UMG, Sony Music and WMG have claimed in submissions filed to the US Copyright Office that Content ID, YouTube’s signature content recognition technology, was unable to identify all their tracks that had been uploaded by users.

Content ID was created by YouTube as a mechanism to identify unauthorised uploaded music and then give rights holders the chance to either block it or make money from it. But the labels say too much music is slipping through the cracks.

UMG, the world’s biggest music group and the home of acts such as Taylor Swift and Sam Smith, said in its filing that it had hired a third-party company “just to find and claim UMG’s own content that has been used without authorisation on YouTube.”

Universal Music Publishing Group, its publishing company, estimated that Content ID “fails to identify upwards of 40 per cent of the use of UMPG’s compositions on YouTube”.

Sony said in its filing that “untold millions in revenue” would “never be realised by Sony due to plays of Sony Recordings that Content ID does not identify”.

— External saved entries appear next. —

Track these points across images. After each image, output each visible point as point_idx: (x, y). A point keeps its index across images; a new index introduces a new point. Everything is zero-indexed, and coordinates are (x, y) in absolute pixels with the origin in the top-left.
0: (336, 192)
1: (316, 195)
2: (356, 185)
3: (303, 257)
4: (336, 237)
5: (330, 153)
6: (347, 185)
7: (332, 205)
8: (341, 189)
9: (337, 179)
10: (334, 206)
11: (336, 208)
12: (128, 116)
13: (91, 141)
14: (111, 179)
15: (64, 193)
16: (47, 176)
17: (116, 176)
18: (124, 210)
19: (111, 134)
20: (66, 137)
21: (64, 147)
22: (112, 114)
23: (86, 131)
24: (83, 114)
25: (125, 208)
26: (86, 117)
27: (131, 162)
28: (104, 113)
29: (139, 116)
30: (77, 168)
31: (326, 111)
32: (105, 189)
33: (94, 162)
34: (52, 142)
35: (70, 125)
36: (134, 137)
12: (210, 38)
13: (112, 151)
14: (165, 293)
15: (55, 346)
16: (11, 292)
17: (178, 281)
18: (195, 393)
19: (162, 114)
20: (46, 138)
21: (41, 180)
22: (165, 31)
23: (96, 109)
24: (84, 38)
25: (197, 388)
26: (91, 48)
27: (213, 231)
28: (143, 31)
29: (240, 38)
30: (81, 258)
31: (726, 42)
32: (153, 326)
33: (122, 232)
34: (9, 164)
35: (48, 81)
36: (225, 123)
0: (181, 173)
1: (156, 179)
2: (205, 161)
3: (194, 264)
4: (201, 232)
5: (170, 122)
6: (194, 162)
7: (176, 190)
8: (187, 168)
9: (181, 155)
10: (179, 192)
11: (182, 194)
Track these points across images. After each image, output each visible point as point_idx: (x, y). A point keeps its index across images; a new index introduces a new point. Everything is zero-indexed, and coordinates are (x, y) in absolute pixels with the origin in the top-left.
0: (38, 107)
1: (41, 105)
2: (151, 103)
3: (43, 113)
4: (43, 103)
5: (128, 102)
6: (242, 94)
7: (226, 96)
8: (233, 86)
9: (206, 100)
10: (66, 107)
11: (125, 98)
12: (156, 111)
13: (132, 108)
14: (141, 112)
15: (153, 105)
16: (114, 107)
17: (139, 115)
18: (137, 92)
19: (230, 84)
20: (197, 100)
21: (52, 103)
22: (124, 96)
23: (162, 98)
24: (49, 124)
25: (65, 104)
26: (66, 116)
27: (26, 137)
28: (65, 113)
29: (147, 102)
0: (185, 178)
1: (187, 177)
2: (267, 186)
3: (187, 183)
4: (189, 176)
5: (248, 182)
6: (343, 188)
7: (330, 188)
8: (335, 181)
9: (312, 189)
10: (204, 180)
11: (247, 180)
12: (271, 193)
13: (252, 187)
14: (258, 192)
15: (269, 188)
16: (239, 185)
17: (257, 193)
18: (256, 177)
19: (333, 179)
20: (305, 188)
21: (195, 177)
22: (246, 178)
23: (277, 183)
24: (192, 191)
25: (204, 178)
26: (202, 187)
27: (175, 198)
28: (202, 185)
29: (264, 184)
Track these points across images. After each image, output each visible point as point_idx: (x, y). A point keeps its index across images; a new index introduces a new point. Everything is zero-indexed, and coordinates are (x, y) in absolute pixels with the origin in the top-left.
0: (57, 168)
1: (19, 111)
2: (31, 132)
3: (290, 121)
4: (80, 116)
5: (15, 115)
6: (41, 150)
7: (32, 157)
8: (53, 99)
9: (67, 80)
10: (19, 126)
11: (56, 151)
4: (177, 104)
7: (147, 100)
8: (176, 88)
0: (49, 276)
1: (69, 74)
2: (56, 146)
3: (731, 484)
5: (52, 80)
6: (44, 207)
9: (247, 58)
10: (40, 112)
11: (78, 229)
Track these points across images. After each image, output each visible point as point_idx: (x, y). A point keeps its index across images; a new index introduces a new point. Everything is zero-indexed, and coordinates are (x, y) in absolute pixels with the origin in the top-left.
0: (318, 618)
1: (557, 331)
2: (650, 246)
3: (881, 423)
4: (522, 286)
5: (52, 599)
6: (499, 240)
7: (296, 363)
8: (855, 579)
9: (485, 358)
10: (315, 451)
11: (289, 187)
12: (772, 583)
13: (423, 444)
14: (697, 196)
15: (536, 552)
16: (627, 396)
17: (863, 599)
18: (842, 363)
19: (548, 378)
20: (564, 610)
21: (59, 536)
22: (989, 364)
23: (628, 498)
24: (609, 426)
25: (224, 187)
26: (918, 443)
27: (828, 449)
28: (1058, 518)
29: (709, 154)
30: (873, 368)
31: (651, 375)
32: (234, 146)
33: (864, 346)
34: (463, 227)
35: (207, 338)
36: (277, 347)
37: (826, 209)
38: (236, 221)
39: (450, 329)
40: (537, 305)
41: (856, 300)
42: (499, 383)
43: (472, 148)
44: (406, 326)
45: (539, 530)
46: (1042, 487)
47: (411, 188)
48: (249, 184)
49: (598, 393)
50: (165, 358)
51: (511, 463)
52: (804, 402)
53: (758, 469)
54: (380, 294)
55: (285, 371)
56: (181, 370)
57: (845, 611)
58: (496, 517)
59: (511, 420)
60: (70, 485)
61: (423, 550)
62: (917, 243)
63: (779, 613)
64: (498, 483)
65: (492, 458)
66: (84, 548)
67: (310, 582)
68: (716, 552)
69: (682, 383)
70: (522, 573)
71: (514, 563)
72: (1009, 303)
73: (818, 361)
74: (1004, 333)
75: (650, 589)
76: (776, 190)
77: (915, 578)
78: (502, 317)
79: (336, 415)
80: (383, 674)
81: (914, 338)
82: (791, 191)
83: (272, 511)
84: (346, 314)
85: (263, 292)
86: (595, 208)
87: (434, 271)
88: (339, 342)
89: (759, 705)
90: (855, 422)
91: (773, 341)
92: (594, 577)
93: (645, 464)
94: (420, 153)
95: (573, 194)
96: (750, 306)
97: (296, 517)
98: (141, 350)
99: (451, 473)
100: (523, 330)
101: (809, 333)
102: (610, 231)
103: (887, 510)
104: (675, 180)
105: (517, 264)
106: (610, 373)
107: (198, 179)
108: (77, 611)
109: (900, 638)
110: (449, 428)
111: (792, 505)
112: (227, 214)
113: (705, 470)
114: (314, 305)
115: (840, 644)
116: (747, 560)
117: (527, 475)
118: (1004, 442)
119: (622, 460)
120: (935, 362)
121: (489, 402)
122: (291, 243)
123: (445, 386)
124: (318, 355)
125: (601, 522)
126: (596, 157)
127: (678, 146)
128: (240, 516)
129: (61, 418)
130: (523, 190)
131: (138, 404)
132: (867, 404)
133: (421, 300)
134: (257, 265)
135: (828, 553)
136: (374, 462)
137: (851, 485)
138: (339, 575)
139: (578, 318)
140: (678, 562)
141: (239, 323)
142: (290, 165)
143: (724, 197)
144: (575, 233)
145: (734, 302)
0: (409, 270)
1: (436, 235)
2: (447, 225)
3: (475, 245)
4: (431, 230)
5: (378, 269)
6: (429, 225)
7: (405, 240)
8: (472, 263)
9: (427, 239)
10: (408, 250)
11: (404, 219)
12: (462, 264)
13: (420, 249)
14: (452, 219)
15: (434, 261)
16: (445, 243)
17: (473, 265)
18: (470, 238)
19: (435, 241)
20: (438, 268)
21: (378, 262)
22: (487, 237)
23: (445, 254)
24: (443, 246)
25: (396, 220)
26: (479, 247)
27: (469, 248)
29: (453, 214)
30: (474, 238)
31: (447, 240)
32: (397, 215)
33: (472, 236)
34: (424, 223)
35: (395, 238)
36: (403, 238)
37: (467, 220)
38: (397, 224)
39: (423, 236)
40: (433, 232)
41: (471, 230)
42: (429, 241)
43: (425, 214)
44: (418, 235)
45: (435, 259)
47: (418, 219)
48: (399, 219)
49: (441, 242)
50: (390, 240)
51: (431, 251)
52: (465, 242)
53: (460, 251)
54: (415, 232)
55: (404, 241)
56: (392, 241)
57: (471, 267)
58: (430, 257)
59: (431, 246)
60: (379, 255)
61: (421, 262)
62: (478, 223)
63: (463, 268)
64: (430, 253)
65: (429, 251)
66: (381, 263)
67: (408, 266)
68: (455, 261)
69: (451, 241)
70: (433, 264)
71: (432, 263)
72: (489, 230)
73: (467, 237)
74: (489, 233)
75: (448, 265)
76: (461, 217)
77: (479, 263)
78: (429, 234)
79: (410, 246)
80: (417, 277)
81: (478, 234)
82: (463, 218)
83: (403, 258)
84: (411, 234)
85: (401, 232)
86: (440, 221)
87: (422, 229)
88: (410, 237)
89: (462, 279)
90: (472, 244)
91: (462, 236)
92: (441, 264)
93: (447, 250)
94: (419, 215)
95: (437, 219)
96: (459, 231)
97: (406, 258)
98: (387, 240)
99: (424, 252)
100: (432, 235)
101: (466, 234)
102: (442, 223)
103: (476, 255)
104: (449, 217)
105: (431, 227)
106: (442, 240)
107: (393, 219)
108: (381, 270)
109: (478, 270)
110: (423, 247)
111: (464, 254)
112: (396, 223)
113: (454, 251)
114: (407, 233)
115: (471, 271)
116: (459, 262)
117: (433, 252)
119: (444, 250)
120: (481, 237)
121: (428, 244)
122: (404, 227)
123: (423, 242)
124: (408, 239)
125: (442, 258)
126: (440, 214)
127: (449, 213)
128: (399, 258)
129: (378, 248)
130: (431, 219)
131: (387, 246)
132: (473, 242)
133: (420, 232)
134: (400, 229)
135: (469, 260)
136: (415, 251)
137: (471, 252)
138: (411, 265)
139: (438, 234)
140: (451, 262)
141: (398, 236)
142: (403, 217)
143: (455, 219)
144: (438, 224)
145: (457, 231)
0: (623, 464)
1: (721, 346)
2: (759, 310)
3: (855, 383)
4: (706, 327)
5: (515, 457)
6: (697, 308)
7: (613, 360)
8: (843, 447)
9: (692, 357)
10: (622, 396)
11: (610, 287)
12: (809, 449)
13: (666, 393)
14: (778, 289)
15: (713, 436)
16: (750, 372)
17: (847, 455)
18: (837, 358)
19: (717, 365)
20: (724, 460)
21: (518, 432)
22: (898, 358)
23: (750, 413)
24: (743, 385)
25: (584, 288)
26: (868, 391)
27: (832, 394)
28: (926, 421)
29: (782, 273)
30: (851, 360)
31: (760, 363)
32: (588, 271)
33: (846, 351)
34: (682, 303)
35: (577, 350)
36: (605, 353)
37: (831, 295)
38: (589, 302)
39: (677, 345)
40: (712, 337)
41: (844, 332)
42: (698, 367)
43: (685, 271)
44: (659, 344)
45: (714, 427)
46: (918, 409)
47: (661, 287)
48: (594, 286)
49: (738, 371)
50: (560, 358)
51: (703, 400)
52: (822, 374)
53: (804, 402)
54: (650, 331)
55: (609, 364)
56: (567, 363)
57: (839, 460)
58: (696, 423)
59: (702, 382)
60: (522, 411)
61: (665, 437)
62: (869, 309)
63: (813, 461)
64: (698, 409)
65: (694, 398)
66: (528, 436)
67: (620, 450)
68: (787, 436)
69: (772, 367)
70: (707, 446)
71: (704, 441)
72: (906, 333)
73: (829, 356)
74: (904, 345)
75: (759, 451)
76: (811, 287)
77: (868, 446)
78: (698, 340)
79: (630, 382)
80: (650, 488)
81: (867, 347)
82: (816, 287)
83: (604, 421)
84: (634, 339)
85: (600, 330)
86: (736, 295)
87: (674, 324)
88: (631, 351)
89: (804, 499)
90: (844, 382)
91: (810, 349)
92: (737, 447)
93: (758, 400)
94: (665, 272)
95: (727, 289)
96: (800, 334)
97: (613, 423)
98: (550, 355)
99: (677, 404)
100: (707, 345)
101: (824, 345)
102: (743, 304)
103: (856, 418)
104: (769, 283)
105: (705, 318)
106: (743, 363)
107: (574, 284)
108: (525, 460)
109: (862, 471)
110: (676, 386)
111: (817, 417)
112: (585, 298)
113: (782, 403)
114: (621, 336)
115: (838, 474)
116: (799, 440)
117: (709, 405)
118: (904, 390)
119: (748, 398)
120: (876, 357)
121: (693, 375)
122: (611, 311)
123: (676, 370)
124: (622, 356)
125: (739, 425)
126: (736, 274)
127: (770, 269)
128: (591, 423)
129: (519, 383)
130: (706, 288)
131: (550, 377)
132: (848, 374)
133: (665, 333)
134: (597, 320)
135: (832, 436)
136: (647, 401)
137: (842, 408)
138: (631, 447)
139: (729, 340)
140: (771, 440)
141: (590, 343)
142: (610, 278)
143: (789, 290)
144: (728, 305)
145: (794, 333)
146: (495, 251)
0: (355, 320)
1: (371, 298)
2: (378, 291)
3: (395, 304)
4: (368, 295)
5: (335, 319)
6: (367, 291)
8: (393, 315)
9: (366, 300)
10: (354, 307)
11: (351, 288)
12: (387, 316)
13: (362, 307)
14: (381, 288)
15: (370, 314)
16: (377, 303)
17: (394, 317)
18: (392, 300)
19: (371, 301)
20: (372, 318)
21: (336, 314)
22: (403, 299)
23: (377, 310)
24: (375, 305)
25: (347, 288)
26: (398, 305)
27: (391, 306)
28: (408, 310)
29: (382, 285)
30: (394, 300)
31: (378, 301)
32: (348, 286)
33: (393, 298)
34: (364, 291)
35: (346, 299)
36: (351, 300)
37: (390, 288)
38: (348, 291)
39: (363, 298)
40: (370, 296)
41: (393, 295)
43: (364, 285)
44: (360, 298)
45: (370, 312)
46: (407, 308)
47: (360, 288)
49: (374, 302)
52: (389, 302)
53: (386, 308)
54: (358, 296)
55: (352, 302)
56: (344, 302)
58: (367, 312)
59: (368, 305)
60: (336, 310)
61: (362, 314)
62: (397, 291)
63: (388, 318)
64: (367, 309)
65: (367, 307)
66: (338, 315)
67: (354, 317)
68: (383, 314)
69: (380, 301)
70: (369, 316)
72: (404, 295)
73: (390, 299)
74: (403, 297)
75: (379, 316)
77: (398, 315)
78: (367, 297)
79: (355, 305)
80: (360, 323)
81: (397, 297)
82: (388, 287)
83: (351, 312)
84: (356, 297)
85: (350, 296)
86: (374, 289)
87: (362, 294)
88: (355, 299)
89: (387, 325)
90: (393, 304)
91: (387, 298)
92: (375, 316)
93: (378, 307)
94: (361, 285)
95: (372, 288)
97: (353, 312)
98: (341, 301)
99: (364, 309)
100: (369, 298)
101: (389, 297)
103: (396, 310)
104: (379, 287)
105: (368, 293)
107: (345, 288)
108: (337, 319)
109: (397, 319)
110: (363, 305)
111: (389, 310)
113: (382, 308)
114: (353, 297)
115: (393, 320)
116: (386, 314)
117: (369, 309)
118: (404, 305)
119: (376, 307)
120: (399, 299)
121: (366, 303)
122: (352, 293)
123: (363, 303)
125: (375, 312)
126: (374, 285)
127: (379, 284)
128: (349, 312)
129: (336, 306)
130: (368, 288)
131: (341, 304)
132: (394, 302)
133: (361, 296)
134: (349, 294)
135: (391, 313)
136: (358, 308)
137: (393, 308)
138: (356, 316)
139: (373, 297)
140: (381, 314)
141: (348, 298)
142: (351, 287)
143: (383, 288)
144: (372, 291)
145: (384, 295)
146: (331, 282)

YouTube vigorously rejected the labels’ claims and has pointed to what it says is Content ID’s 99.5 per cent success rate in identifying music.

“Content ID works and we have the numbers to back it up,” Robert Kyncl, YouTube’s chief business officer told the Financial Times.

As the labels gear up for talks with YouTube to hammer out a new licensing deal for their music, he suggested they were focusing on Content ID as a negotiating tactic. “Why are people talking like this?” he said. “This is the year of licensing renewals.”

YouTube said about 50 per cent of all money paid by the company to the music industry came from monetised videos identified and claimed by its Content ID system.

Chart: Digitial music consumption

But the labels say that the 0.5 per cent of tracks that do not get identified by the system represents hundreds of thousands of uploads — too many for them to sort through themselves.

Sony Music said in its filing that it hired a contractor to identify music on YouTube that had not been picked up by Content ID. “The failure of Content ID to identify videos that Sony identified . . . would have cost Sony and its artists $ 7.7m in revenue from approximately 10bn plays were it not for Sony’s contractor’s independent efforts,” it said.

The US Copyright Office invited submissions from music owners and other rights holders as part of a review of the 1998 Digital Millennium Copyright Act.

Under the act, YouTube and other sites have “safe harbour” from prosecution if their users upload unauthorised content to their sites.

However, several artists — ranging from Katy Perry and Bootsy Collins to Barry Manilow — and labels are pushing to reform the DMCA, saying it is outdated and does not reflect the digital landscape.

The EU’s digital chief recently waded into the growing fight between the labels and YouTube, calling on the video site to hand over more revenue to rights holders.